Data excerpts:

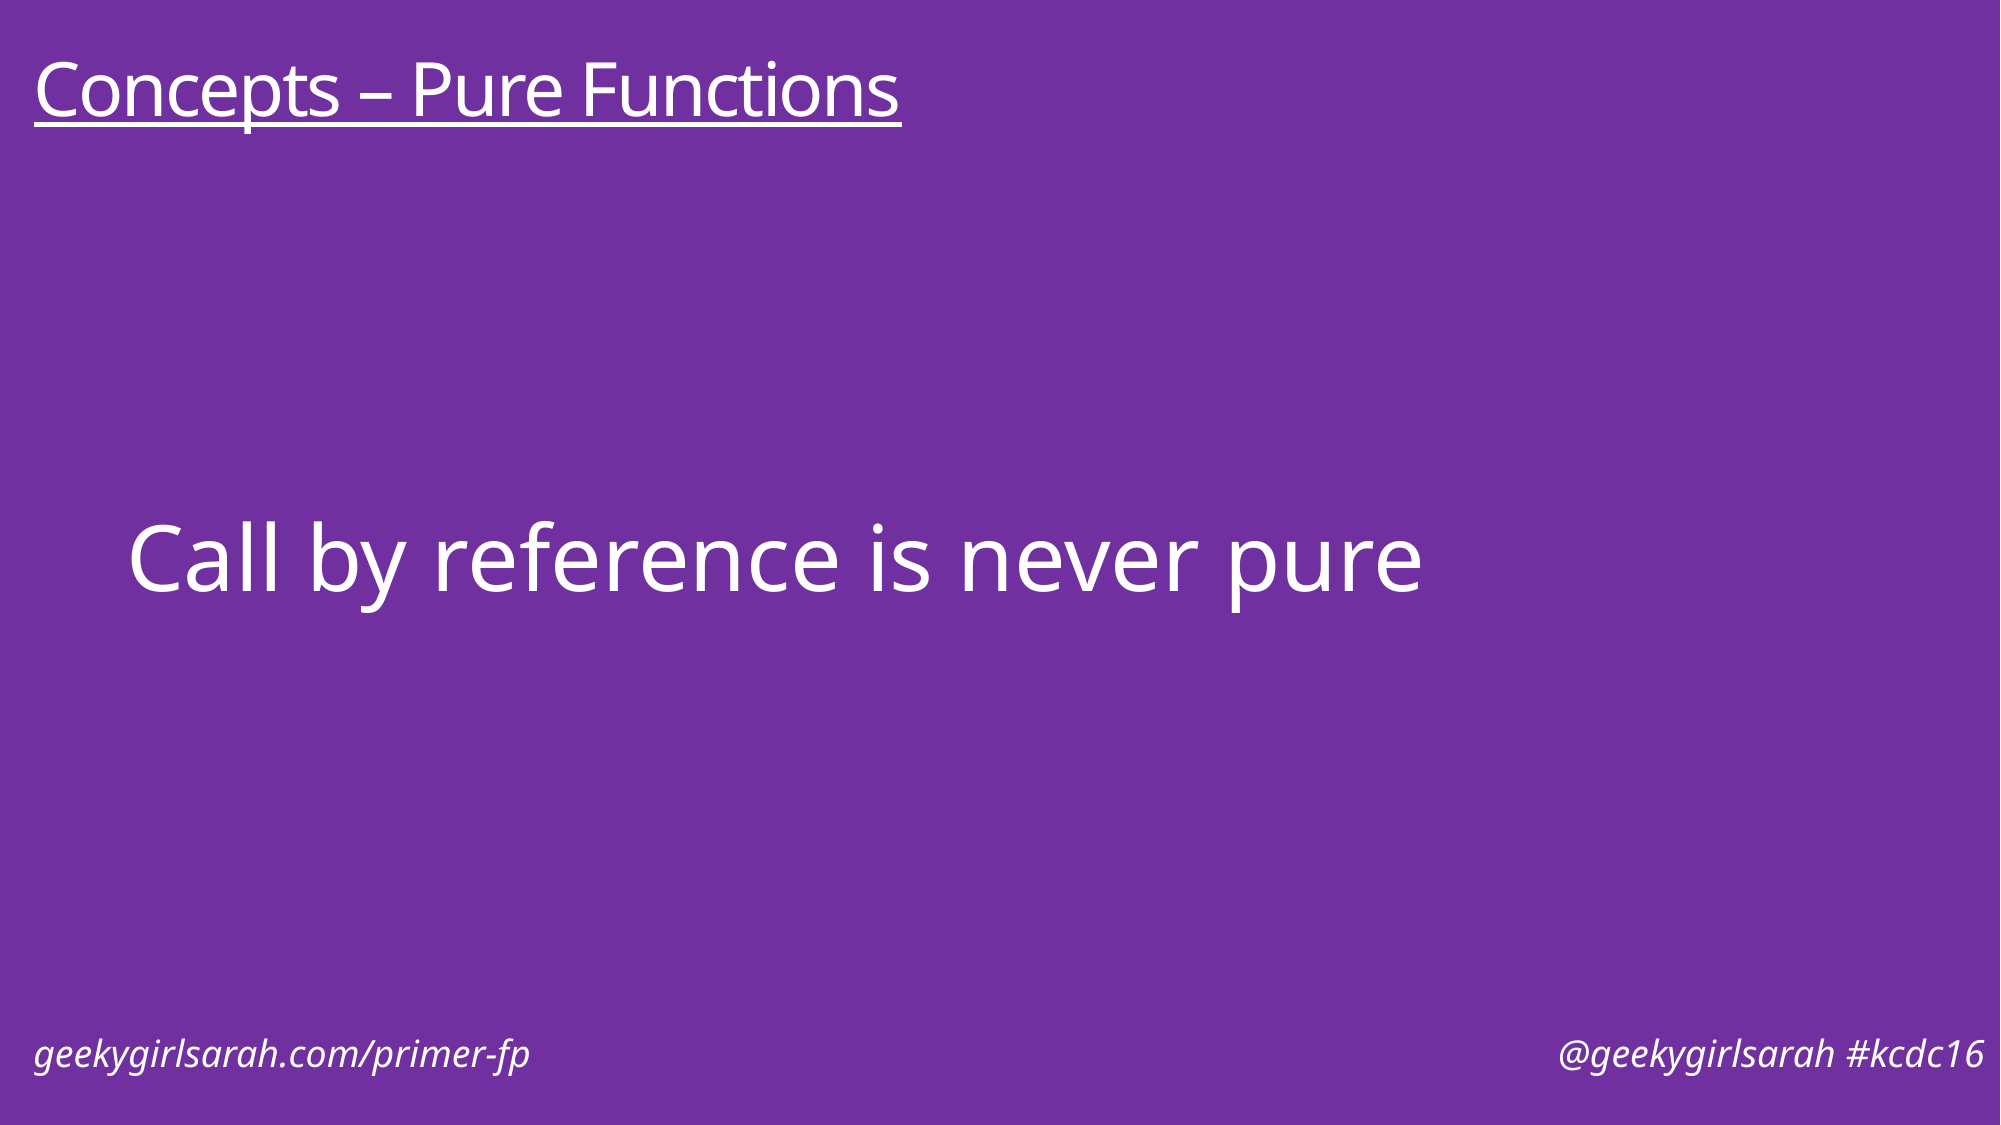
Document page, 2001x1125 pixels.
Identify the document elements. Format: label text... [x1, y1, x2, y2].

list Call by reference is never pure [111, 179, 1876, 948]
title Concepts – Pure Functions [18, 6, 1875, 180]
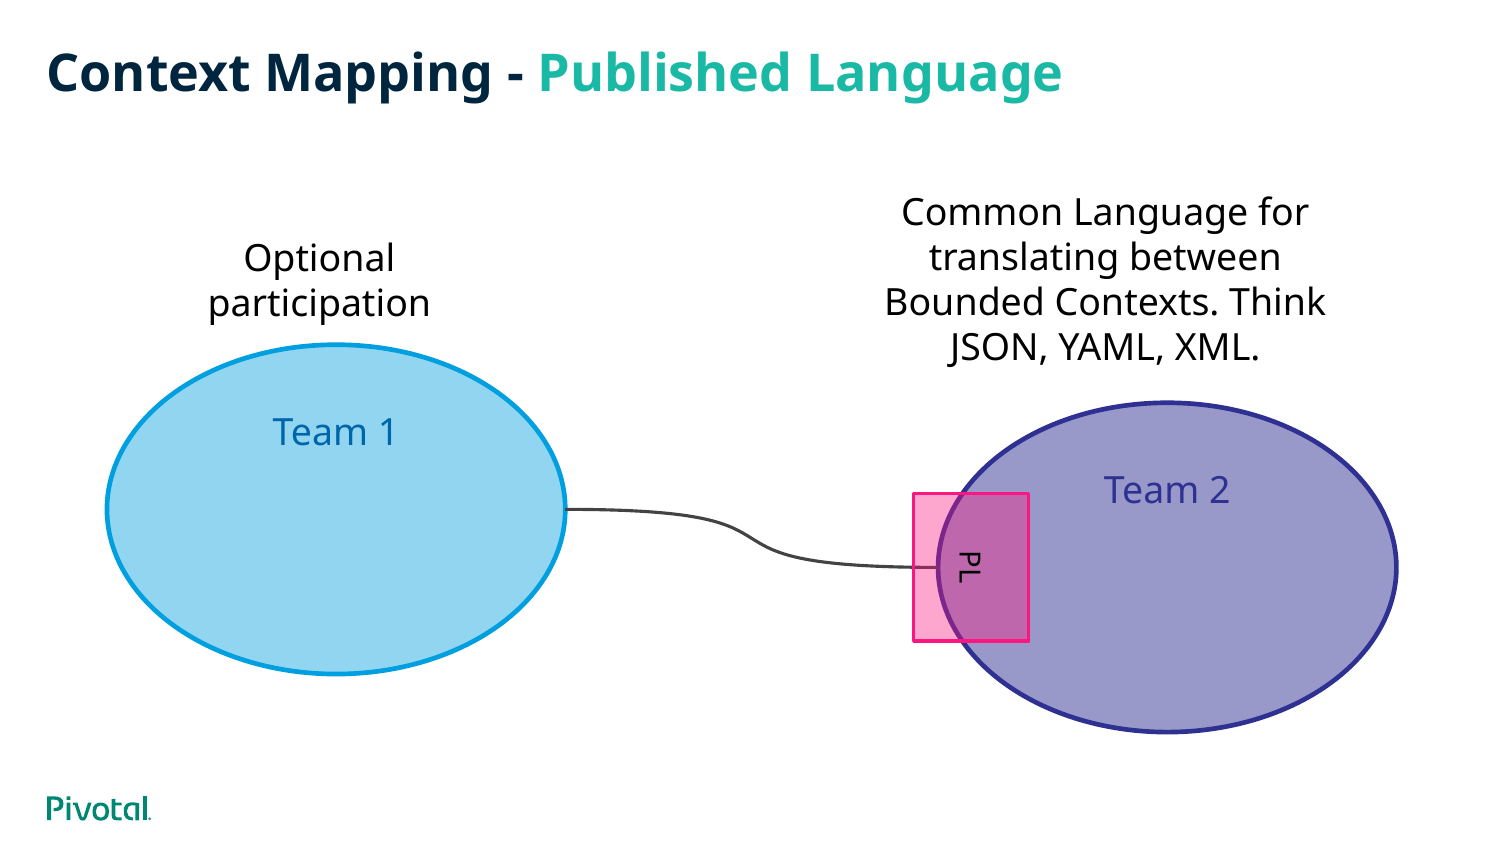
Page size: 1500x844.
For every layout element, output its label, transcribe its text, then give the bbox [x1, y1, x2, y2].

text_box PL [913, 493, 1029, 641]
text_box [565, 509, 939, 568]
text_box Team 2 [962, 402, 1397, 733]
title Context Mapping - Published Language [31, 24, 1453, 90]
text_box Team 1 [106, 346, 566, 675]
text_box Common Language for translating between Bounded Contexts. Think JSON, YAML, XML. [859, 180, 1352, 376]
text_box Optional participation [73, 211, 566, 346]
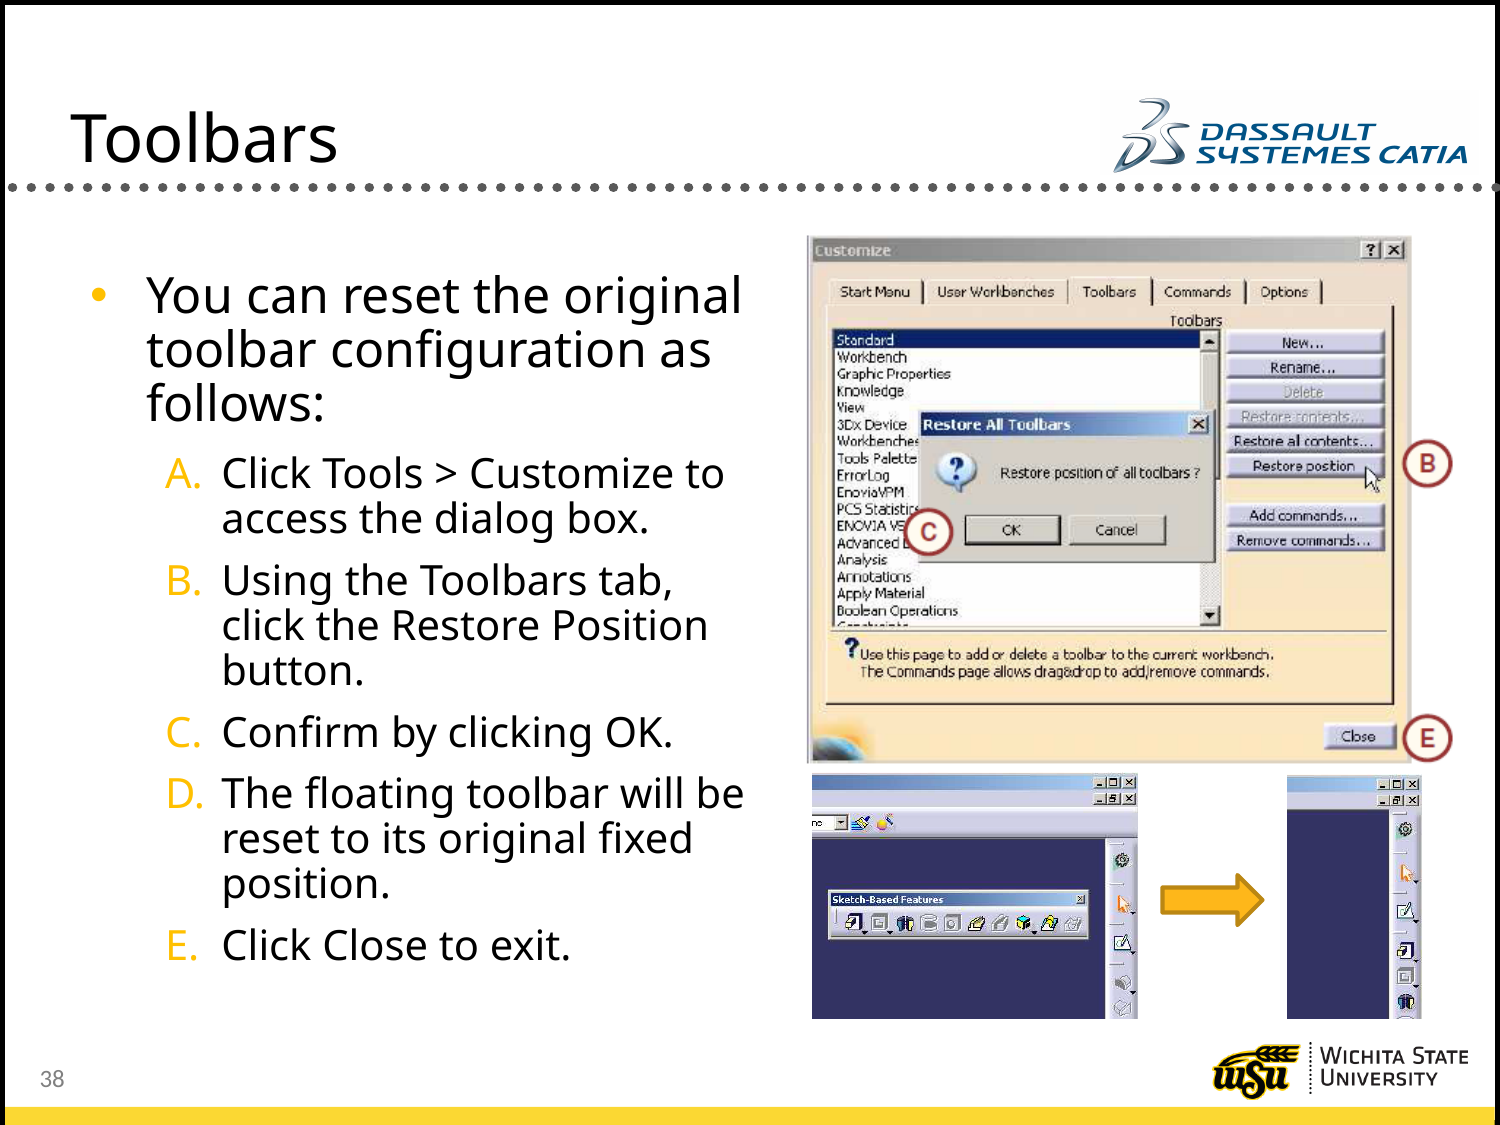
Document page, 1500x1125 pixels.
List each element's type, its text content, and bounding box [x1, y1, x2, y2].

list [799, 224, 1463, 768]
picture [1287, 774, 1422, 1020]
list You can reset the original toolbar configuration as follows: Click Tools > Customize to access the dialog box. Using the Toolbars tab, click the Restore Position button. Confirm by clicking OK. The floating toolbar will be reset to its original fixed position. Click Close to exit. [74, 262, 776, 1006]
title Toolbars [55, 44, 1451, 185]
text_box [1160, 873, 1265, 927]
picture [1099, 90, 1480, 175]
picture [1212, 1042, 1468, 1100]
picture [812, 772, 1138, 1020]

- **TO DO**
Copy every line from the records above that contains the string "pixels".

- **TASK ANSWER**
Document page, 2001x1125 pixels.
Document page, 1500x1125 pixels.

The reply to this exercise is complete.